* _Problem details_
Leave every picture out and give back the lines below from the first through the line that holds "statistieken bij te", exactly as written.

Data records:
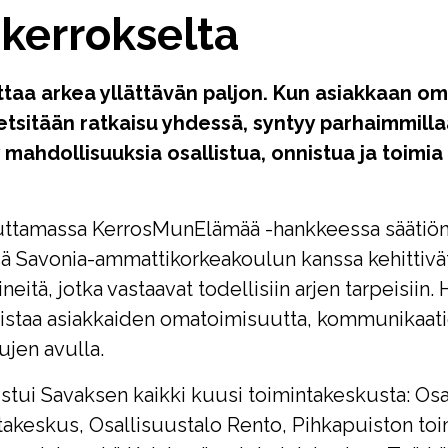
 kerrokselta
ttaa arkea yllättävän paljon. Kun asiakkaan om
n etsitään ratkaisu yhdessä, syntyy parhaimmi
 mahdollisuuksia osallistua, onnistua ja toim
uttamassa KerrosMunElämää -hankkeessa säätiön 
ssä Savonia-ammattikorkeakoulun kanssa kehittivä
neitä, jotka vastaavat todellisiin arjen tarpeisiin
vistaa asiakkaiden omatoimisuutta, kommunikaatio
sujen avulla.
stui Savaksen kaikki kuusi toimintakeskusta: Osa
keskus, Osallisuustalo Rento, Pihkapuiston toi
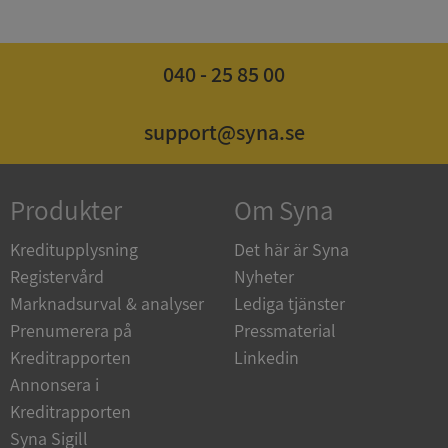
040 - 25 85 00
Google
Privacy Policy
VISITOR_PRIVACY_METADATA
5 månader
YouTube
4 veckor
.youtube.com
support@syna.se
Produkter
Om Syna
Kreditupplysning
Det här är Syna
Registervård
Nyheter
Marknadsurval & analyser
Lediga tjänster
ASP.NET_SessionId
Session
Microsoft
Corporation
Prenumerera på
Pressmaterial
de.syna.se
Kreditrapporten
Linkedin
Annonsera i
Kreditrapporten
Syna Sigill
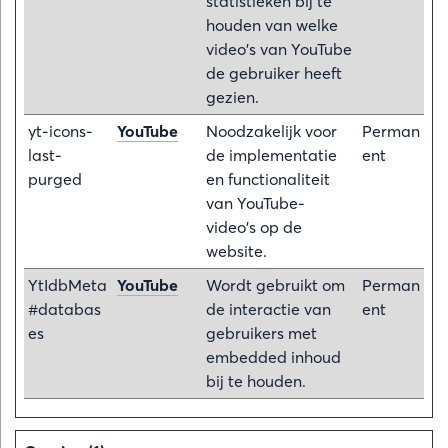
statistieken bij te
houden van welke
video's van YouTube
de gebruiker heeft
gezien.
yt-icons-
YouTube
Noodzakelijk voor
Perman
last-
de implementatie
ent
purged
en functionaliteit
van YouTube-
video's op de
website.
YtIdbMeta
YouTube
Wordt gebruikt om
Perman
#databas
de interactie van
ent
es
gebruikers met
embedded inhoud
bij te houden.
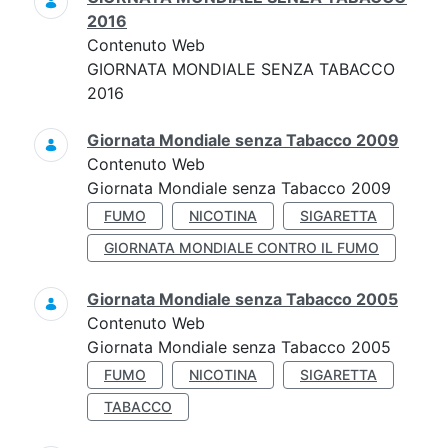
2016
Contenuto Web
GIORNATA MONDIALE SENZA TABACCO
2016
Giornata Mondiale senza Tabacco 2009
Contenuto Web
Giornata Mondiale senza Tabacco 2009
FUMO
NICOTINA
SIGARETTA
GIORNATA MONDIALE CONTRO IL FUMO
Giornata Mondiale senza Tabacco 2005
Contenuto Web
Giornata Mondiale senza Tabacco 2005
FUMO
NICOTINA
SIGARETTA
TABACCO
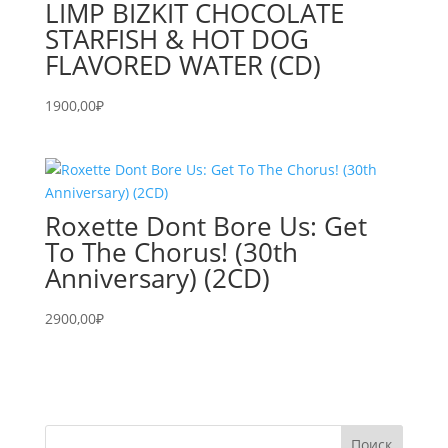
LIMP BIZKIT CHOCOLATE
STARFISH & HOT DOG
FLAVORED WATER (CD)
1900,00
₽
Roxette Dont Bore Us: Get
To The Chorus! (30th
Anniversary) (2CD)
2900,00
₽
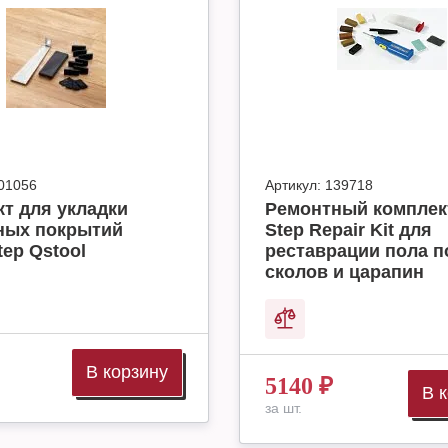
01056
Артикул:
139718
т для укладки
Ремонтный комплек
ных покрытий
Step Repair Kit для
tep Qstool
реставрации пола п
сколов и царапин
В корзину
5140
₽
В 
за шт.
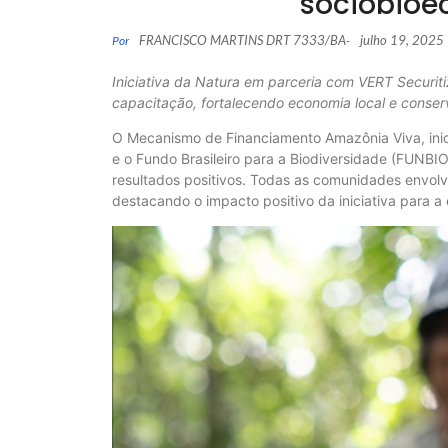
sociobioe
FRANCISCO MARTINS DRT 7333/BA
julho 19, 2025
Por
-
Iniciativa da Natura em parceria com VERT Securit
capacitação, fortalecendo economia local e conse
O Mecanismo de Financiamento Amazônia Viva, inic
e o Fundo Brasileiro para a Biodiversidade (FUNBIO
resultados positivos. Todas as comunidades envolv
destacando o impacto positivo da iniciativa para 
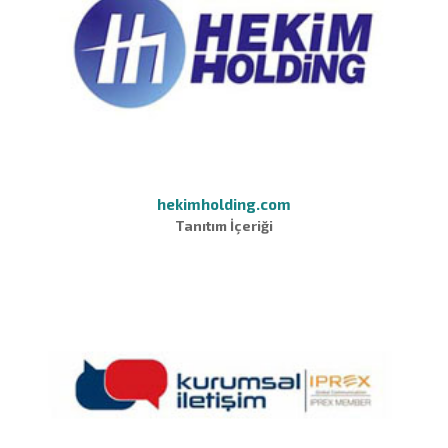
hekimholding.com
Tanıtım İçeriği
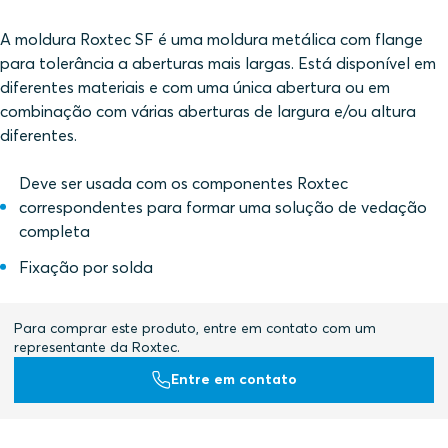
A moldura Roxtec SF é uma moldura metálica com flange
para tolerância a aberturas mais largas. Está disponível em
diferentes materiais e com uma única abertura ou em
combinação com várias aberturas de largura e/ou altura
diferentes.
Deve ser usada com os componentes Roxtec
correspondentes para formar uma solução de vedação
completa
Fixação por solda
Para comprar este produto, entre em contato com um
representante da Roxtec.
Entre em contato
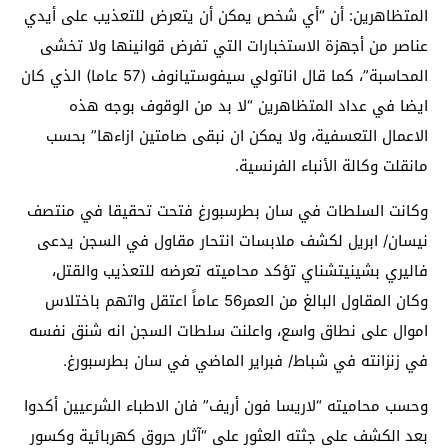
المتظاهرين: أن “أي شخص يمكن أن يتعرض للتعذيب على أيدي
عناصر من أجهزة الاستخبارات التي تفرض قوانينها ولا تخشى
المحاسبة”، كما قال اناتولي سيفوستيانوف (57 عاما) الذي كان
ايضا في عداد المتظاهرين “لا بد من الوقوف بوجه هذه
الاعمال التعسفية، ولا يمكن ان نبقى صامتين ازاءها” بحسب
مانقلت وكالة الأنباء الفرنسية.
وكانت السلطات في سان بطرسبورغ فتحت تحقيقا في منتصف
نيسان/ ابريل لكشف ملابسات انتحار مقاول في السجن يدعى
فاليري بشينيتشناي تؤكد محاميته تعرضه للتعذيب والقتل،
وكان المقاول البالغ من العمر56 عاماً اعتقل واتهم باختلاس
اموال على نطاق واسع، واعلنت سلطات السجن انه شنق نفسه
في زنزانته في شباط/ فبراير الماضي في سان بطرسبورغ.
وحسب محاميته “لاريسا فون أريف” فان الاطباء الشرعيين أكدوا
بعد الكشف على جثته العثور على “آثار حروق كهربائية وكسور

* _Expected answer_
 kerrokselta
ttaa arkea yllättävän paljon. Kun asiakkaan om
n etsitään ratkaisu yhdessä, syntyy parhaimmi
 mahdollisuuksia osallistua, onnistua ja toim
uttamassa KerrosMunElämää -hankkeessa säätiön 
ssä Savonia-ammattikorkeakoulun kanssa kehittivä
neitä, jotka vastaavat todellisiin arjen tarpeisiin
vistaa asiakkaiden omatoimisuutta, kommunikaatio
sujen avulla.
stui Savaksen kaikki kuusi toimintakeskusta: Osa
keskus, Osallisuustalo Rento, Pihkapuiston toi
040 - 25 85 00
Google
Privacy Policy
VISITOR_PRIVACY_METADATA
5 månader
YouTube
4 veckor
.youtube.com
support@syna.se
Produkter
Om Syna
Kreditupplysning
Det här är Syna
Registervård
Nyheter
Marknadsurval & analyser
Lediga tjänster
ASP.NET_SessionId
Session
Microsoft
Corporation
Prenumerera på
Pressmaterial
de.syna.se
Kreditrapporten
Linkedin
Annonsera i
Kreditrapporten
Syna Sigill
statistieken bij te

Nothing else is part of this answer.